*** Opening of Data for review ***

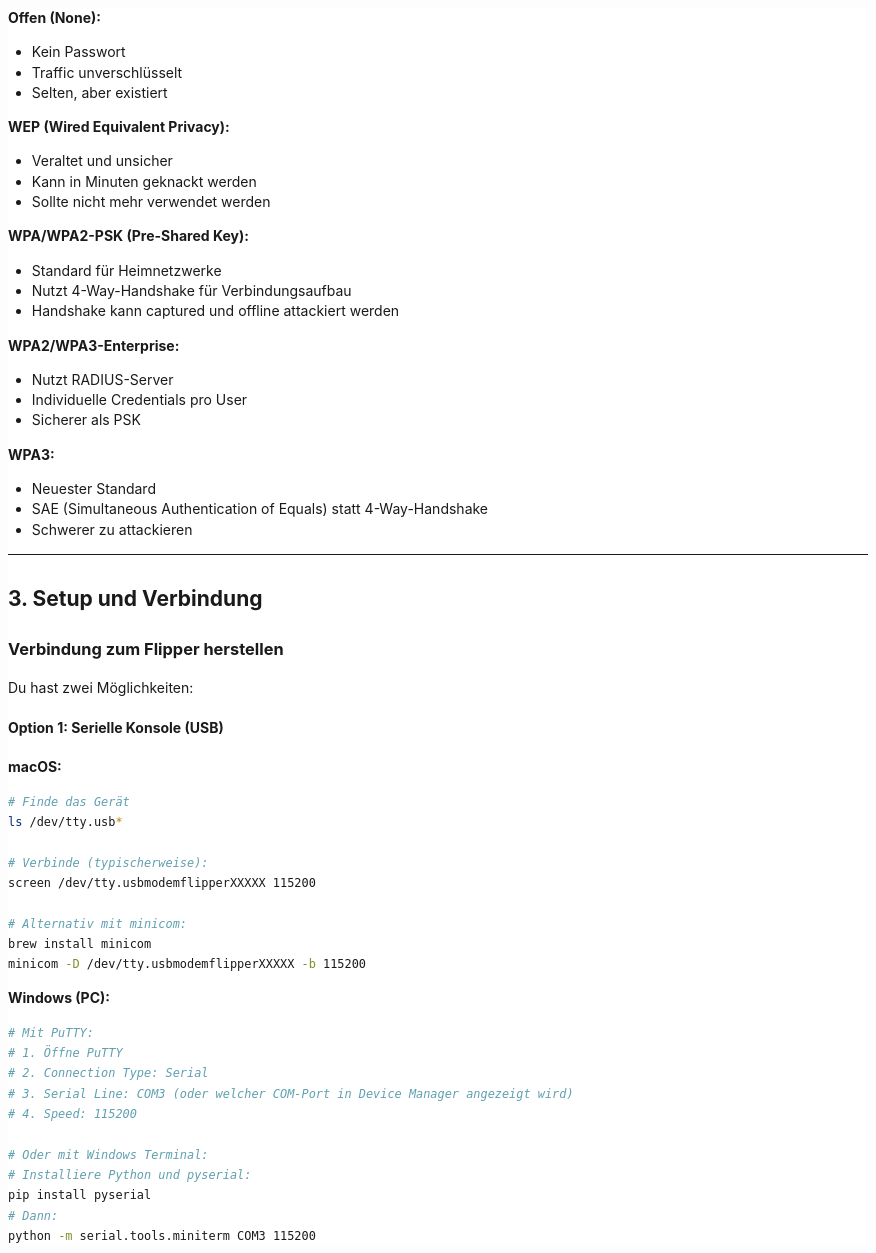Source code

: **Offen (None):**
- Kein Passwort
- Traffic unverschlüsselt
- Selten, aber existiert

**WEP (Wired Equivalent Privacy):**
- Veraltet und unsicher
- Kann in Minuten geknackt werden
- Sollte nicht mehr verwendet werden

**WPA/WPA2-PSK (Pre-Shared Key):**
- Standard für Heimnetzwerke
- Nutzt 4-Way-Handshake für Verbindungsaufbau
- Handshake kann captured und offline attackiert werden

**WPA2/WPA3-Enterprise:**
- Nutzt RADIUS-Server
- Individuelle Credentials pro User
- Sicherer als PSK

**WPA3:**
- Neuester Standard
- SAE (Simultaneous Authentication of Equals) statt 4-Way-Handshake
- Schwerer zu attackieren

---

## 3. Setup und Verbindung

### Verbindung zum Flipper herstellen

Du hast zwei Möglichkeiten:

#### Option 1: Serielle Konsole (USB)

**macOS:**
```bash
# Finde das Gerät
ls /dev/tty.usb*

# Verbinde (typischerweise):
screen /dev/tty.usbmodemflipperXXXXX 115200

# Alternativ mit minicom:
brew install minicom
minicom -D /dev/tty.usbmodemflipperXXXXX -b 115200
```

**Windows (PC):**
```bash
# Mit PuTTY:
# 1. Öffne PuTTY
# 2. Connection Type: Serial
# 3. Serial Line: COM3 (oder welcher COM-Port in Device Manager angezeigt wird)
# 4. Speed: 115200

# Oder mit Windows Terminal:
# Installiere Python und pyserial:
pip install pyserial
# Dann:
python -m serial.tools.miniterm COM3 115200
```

*** Close of Data for review ***
*** Opening of Data for review ***

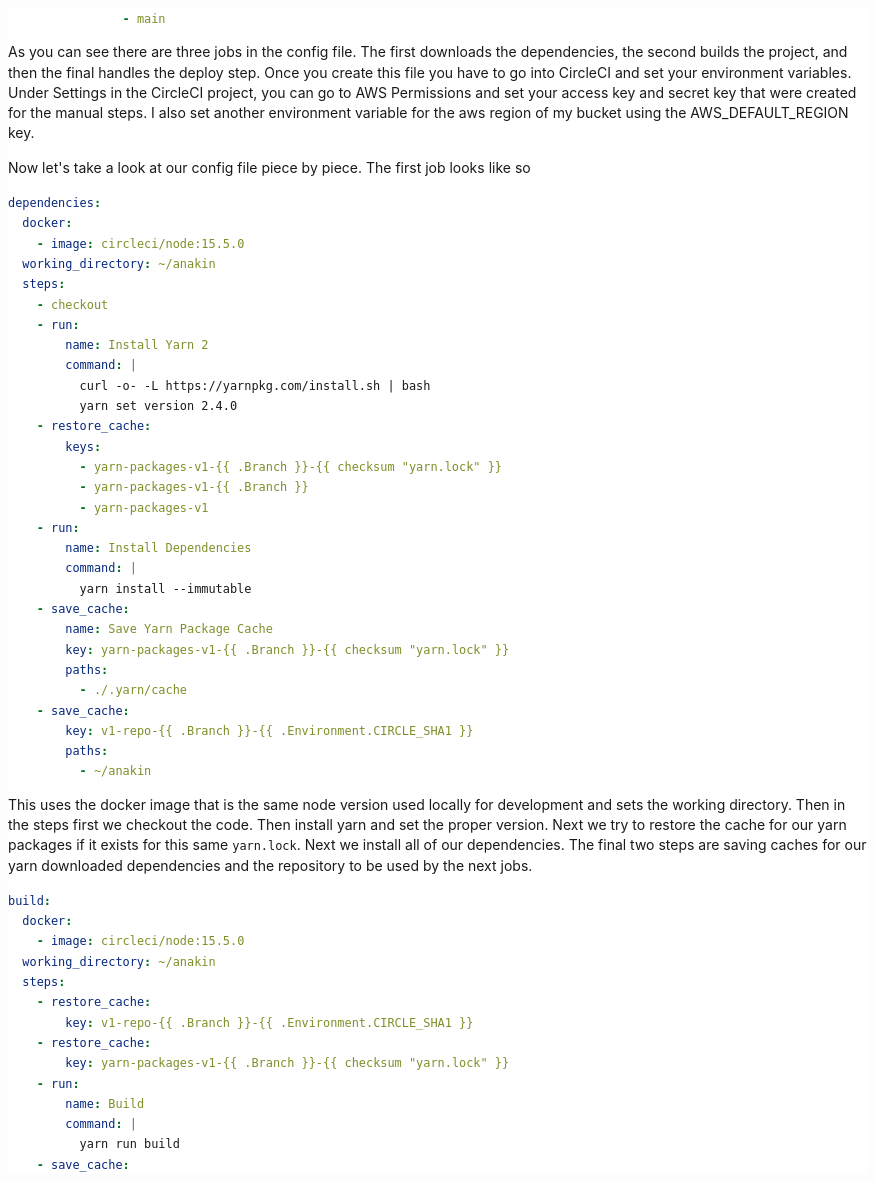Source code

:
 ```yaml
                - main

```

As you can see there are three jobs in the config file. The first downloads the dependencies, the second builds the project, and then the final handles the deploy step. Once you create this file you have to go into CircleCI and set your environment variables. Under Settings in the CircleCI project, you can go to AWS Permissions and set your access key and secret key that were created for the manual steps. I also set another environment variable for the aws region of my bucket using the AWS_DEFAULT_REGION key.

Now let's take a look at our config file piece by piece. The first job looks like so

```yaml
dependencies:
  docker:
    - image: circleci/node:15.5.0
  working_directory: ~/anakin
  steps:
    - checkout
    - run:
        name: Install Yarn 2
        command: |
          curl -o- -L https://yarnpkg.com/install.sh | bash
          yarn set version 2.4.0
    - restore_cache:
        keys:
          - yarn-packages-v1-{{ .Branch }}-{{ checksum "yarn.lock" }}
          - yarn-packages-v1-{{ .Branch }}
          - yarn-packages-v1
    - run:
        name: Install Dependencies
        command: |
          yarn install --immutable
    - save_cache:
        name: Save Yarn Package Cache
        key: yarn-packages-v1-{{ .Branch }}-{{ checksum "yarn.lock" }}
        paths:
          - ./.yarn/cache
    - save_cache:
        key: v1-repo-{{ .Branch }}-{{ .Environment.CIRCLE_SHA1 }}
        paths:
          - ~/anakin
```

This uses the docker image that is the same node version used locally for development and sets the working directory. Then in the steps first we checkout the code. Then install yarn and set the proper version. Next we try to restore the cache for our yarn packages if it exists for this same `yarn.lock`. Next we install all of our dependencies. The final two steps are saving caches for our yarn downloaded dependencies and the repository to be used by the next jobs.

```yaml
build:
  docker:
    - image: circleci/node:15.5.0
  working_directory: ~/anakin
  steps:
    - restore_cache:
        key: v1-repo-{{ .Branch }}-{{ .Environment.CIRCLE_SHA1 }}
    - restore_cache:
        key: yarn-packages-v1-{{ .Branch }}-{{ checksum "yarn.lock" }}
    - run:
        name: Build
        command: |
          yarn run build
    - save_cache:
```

*** Close of Data for review ***

Filter the records above for lines containing the word "usbmodemflipperXXXXX", and copy those lines.

Result for this exercise:
screen /dev/tty.usbmodemflipperXXXXX 115200
minicom -D /dev/tty.usbmodemflipperXXXXX -b 115200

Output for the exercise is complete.